(Structured pose outputs)
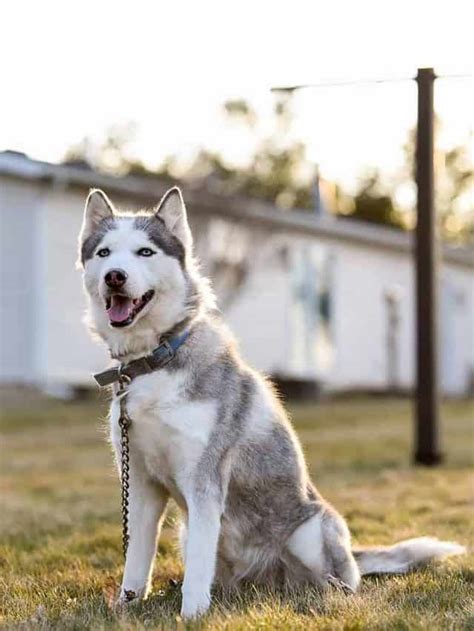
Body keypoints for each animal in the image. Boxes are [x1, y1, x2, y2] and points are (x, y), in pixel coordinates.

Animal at [77, 185, 462, 620]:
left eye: (144, 252)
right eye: (105, 253)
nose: (115, 277)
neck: (154, 361)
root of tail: (265, 581)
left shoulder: (204, 481)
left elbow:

§ **Exercise prompt**
The lines from the one with "right eye: (105, 253)" through the end of the data above are to be set down exactly, with both boundary lines included and no other lines.

§ **Reply**
right eye: (105, 253)
nose: (115, 277)
neck: (154, 361)
root of tail: (265, 581)
left shoulder: (204, 481)
left elbow:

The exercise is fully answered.